● Excerpt to read:

== Segment start ==

Section : Modern Thought
Issue Date : 12 / 1986  5,722 Words
Author : David J.Levy

        Editor's Indtroduction
       
        Manichaeism, one of the most powerful but least understood religious forces in the history of Western civilization, has been a topic of considerable research during the last thirty years. The British scholar, Samuel Lieu, has recently published a comprehensive work that aims at incorporating findings on this ancient Near Eastern sect, whose rise paralleled and overlapped with that of Christianity. Manichaeism has usually been known through its influence on other religions, particularly Christianity and the widespread medieval Christian heresy of Albigensianism. It has also been linked by scholars to other Near Eastern dualistic belief systems, specifically Gnosticism and Zoroastrianism.

== Segment end ==

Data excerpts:

== Segment start ==

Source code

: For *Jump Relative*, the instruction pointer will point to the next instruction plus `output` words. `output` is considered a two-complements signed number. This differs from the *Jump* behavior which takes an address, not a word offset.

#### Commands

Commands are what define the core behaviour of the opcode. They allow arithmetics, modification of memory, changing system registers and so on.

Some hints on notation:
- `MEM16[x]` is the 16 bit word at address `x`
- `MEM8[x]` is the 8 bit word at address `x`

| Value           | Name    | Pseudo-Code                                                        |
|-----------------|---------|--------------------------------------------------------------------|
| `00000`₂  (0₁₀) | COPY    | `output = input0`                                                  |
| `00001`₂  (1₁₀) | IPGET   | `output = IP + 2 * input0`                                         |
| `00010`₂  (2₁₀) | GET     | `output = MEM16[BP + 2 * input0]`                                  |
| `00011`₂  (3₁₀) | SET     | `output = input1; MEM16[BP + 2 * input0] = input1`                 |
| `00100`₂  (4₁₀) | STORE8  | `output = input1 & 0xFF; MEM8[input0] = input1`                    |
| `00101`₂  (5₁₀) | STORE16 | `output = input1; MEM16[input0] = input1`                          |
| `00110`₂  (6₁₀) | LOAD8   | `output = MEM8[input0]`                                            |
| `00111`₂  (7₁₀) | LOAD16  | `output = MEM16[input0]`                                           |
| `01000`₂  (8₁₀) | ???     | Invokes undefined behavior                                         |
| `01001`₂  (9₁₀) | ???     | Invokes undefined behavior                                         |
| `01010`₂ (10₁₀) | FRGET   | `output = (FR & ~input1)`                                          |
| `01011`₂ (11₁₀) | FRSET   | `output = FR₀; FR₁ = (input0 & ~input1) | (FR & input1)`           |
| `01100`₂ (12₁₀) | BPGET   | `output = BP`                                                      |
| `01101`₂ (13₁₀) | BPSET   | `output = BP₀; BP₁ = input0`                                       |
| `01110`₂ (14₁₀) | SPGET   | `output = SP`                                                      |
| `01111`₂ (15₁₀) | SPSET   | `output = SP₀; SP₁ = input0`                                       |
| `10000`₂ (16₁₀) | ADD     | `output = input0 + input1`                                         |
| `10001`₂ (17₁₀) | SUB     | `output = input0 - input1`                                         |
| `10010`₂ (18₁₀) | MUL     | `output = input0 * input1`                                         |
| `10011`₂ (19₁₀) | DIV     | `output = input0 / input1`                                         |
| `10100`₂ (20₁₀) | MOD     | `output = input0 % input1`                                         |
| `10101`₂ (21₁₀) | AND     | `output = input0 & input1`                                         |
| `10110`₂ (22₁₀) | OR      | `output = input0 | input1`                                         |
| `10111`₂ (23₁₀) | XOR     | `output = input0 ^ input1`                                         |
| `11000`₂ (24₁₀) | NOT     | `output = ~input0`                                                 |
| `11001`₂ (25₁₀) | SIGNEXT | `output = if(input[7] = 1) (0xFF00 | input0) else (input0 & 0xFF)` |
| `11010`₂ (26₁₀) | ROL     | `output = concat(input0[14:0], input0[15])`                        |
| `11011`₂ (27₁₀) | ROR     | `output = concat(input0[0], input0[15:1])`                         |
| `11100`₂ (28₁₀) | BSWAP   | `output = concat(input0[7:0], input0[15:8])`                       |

== Segment end ==

● Task instructions: In the introduction on Manichaeism, retype the passage between "Section : Modern" and "Gnosticism and Zoroastrianism.", inclusive.

● Your solution:
Section : Modern Thought
Issue Date : 12 / 1986  5,722 Words
Author : David J.Levy

        Editor's Indtroduction
       
        Manichaeism, one of the most powerful but least understood religious forces in the history of Western civilization, has been a topic of considerable research during the last thirty years. The British scholar, Samuel Lieu, has recently published a comprehensive work that aims at incorporating findings on this ancient Near Eastern sect, whose rise paralleled and overlapped with that of Christianity. Manichaeism has usually been known through its influence on other religions, particularly Christianity and the widespread medieval Christian heresy of Albigensianism. It has also been linked by scholars to other Near Eastern dualistic belief systems, specifically Gnosticism and Zoroastrianism.